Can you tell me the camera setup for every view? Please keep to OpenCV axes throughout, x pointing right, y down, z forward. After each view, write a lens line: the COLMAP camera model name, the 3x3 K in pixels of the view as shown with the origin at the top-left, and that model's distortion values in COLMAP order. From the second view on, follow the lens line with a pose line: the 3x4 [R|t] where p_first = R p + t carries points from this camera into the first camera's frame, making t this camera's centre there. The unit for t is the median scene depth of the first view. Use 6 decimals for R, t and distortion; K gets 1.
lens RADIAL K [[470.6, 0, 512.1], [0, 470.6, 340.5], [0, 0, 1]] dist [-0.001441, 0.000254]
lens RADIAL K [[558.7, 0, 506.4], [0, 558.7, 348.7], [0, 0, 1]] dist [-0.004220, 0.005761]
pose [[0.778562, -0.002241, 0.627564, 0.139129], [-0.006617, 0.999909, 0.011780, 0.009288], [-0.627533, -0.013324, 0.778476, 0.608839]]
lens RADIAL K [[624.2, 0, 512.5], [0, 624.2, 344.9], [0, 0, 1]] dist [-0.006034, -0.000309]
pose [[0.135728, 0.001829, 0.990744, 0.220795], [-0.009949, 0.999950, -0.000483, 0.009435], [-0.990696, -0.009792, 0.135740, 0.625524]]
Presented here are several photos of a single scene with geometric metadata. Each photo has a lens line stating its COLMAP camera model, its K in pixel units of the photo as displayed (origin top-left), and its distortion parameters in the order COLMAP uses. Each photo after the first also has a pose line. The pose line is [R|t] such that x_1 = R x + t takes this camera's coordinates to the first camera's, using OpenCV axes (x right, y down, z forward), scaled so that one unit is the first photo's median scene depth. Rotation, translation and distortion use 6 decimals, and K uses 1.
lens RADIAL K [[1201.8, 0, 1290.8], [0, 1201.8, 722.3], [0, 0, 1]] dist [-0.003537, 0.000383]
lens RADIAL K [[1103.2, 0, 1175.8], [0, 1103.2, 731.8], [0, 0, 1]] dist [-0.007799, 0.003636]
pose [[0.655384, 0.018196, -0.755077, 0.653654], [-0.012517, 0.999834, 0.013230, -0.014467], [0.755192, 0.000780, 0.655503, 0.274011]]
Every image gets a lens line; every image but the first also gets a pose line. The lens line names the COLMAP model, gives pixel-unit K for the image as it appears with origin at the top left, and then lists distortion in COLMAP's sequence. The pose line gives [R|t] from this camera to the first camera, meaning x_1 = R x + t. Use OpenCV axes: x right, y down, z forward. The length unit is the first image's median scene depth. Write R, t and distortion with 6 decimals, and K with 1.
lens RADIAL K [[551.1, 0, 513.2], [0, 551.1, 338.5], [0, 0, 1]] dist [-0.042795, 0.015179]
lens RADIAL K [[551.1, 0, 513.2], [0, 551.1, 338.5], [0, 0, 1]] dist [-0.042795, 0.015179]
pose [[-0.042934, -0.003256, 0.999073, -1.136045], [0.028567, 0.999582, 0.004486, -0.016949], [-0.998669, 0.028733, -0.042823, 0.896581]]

EXERCISE DIRECTIONS: Copy the lines of the records above starting at the one containing "Presented here are" and ending at the one containing "0.000780, 0.655503, 0.274011]]", both included, with no changes.

ANSWER TO THE EXERCISE:
Presented here are several photos of a single scene with geometric metadata. Each photo has a lens line stating its COLMAP camera model, its K in pixel units of the photo as displayed (origin top-left), and its distortion parameters in the order COLMAP uses. Each photo after the first also has a pose line. The pose line is [R|t] such that x_1 = R x + t takes this camera's coordinates to the first camera's, using OpenCV axes (x right, y down, z forward), scaled so that one unit is the first photo's median scene depth. Rotation, translation and distortion use 6 decimals, and K uses 1.
lens RADIAL K [[1201.8, 0, 1290.8], [0, 1201.8, 722.3], [0, 0, 1]] dist [-0.003537, 0.000383]
lens RADIAL K [[1103.2, 0, 1175.8], [0, 1103.2, 731.8], [0, 0, 1]] dist [-0.007799, 0.003636]
pose [[0.655384, 0.018196, -0.755077, 0.653654], [-0.012517, 0.999834, 0.013230, -0.014467], [0.755192, 0.000780, 0.655503, 0.274011]]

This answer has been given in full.